A advogada Flávia Lefèvre, conselheira do CGI.br (Comitê Gestor da Internet no Brasil), cita exatamente o caráter desproporcional da medida, citado por Vainzof. "Essa decisão é desproporcional. Você prejudica muita gente por causa de uma situação específica", critica. Cerca de 100 milhões de brasileiros usam o aplicativo WhatsApp.

Lefèvre afirma que entende que o Judiciário "se sinta confrontado quando pede informações a respeito de um caso que está sendo investigado e não as recebe". "Eu entendo o Judiciário, mas eu entendo também que essas medidas têm que ser aplicadas com equilíbrio", defende.

Ela lembra que o fato de o WhatsApp usar criptografia para proteger os dados de seus clientes impede que a empresa forneça as informações pedidas pela Justiça. "A impressão que se tem é que a empresa não responde porque não quer. De fato, ela não tem como fornecer a informação que se quer".

Violação dos direitos humanos

O advogado Ronaldo Lemos, um dos idealizadores do Marco Civil da Internet, vai além e classifica a decisão da juíza de Duque de Caxias (RJ) como uma "violação dos direitos humanos".

"Permitir que qualquer um dos mais 15 mil juízes possa decidir sozinho bloquear um site, e isso ter impacto no Brasil todo, é preocupante e não deveria estar acontecendo. [...] Bloqueios de sites e aplicativos promovidos pelo Estado ou por braços do Estado violam os direitos humanos", diz Lemos, que é diretor do Instituto de Tecnologia e Sociedade do Rio de Janeiro.

Ele lembra que uma resolução do Conselho de Direitos Humanos da ONU (Organização das Nações Unidas), publicada no fim do mês passado, condenou "medidas que impeçam ou interrompam o acesso ou a disseminação de informação online, violando a lei internacional de direitos humanos".

O que disse o STF

 O presidente do STF Ricardo Lewandowski suspendeu liminarmente a decisão de bloqueio do aplicativo WhatsApp e determinou o restabelecimento imediato do serviço de mensagens.

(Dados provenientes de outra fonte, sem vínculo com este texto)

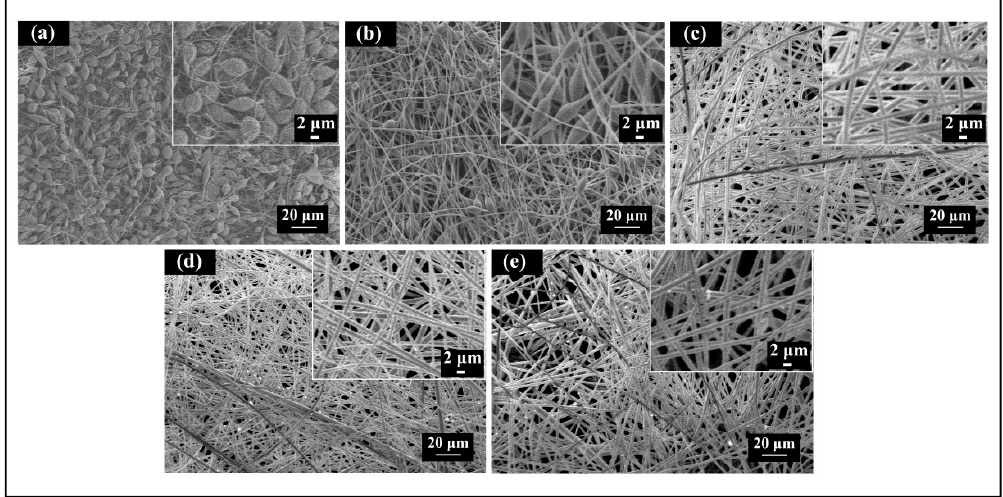
Figure 6. Scanning electron microscopy (SEM) images of electrospun PS fibers formed at different solution concentrations: ( a ) 10 wt %; ( b ) 15 wt %; ( c ) 20 wt %; ( d ) 25 wt %; and ( e ) 30 wt %. The processing parameters were as follows: Applied voltage of 20 kV, working distance of 20 cm, and flow rate of 1.0 mL/h.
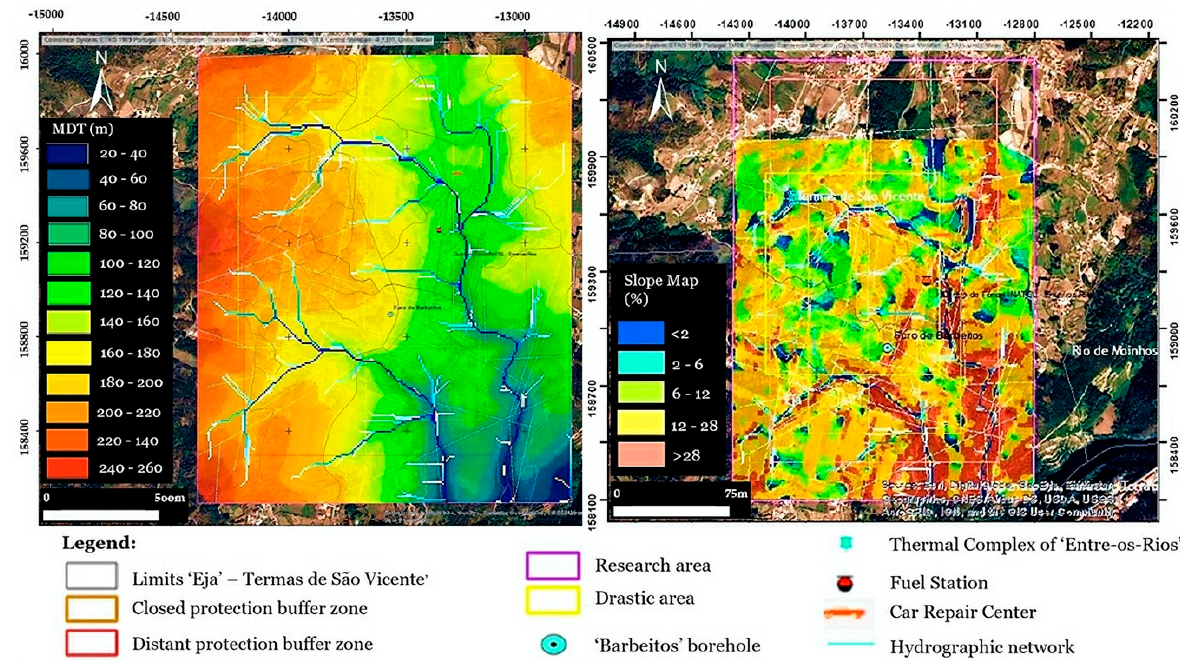
Figure 3. Model digital terrain and slope map of the area surrounding the ‘Barbeitos’ borehole.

Ele considerou a decisão desproporcional e disse que "a suspensão do serviço aparentemente viola o preceito fundamental da liberdade de expressão e comunicação (artigo 5º, inciso IX, da Constituição Federal) e a legislação de regência sobre a matéria."

No texto, o presidente do STF considerou ainda que a decisão gera "insegurança jurídica". A resposta de Lewandowski, no entanto, não significa o fim dos bloqueios no aplicativo de mensagens. A decisão é liminar, ou seja, provisória. A ADPF (Arquição de Descumprimento de Preceito Fundamental) ainda segue em julgamento no STF, e seu relator é o ministro Edson Fachin.